Gli ha fatto eco Renato Pocaterra, direttore generale di Dianova: “Questo progetto rappresenta un’iniziativa pionieristica che porta il tema delle dipendenze fuori dai luoghi comuni e dentro i luoghi di vita e di lavoro. Le dipendenze non sono solo un problema individuale, ma una sfida sociale che tocca il benessere delle persone, delle famiglie e delle comunità. Conoscere, prevenire e saper gestire questi fenomeni è essenziale per costruire ambienti di lavoro più consapevoli e solidali”.
Il coinvolgimento della Camera di Commercio di Torino completa il quadro, portando la forza delle istituzioni economiche a sostegno di una causa che riguarda la sostenibilità vera, quella che mette le persone al centro. È un modo per dire che il benessere non è un costo, ma un investimento.
Nel Canavese, questa alleanza tra impresa e solidarietà assume un significato speciale. È la terra che ha conosciuto l’utopia concreta di Adriano Olivetti, l’idea che la fabbrica debba essere non solo luogo di produzione, ma di emancipazione e dignità. Oggi, con questo progetto, quella visione si rinnova: non più la fabbrica come comunità ideale, ma come spazio che riconosce la fragilità e la trasforma in forza.
Le aziende interessate possono candidarsi per partecipare al progetto scrivendo alla referente Elisa Torchia (elisa.torchia@confindustriacanavese.it) di Confindustria Canavese.

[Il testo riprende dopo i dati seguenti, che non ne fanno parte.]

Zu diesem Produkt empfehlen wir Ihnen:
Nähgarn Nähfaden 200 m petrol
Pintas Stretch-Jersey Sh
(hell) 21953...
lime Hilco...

Sarà un’occasione per costruire insieme un modello che unisce impresa, salute e responsabilità sociale, dimostrando che la competitività vera nasce dove c’è umanità.
Perché, in fondo, non c’è crescita economica senza crescita delle persone. E riconoscere una fragilità, in azienda come nella vita, è il primo passo per renderla una risorsa.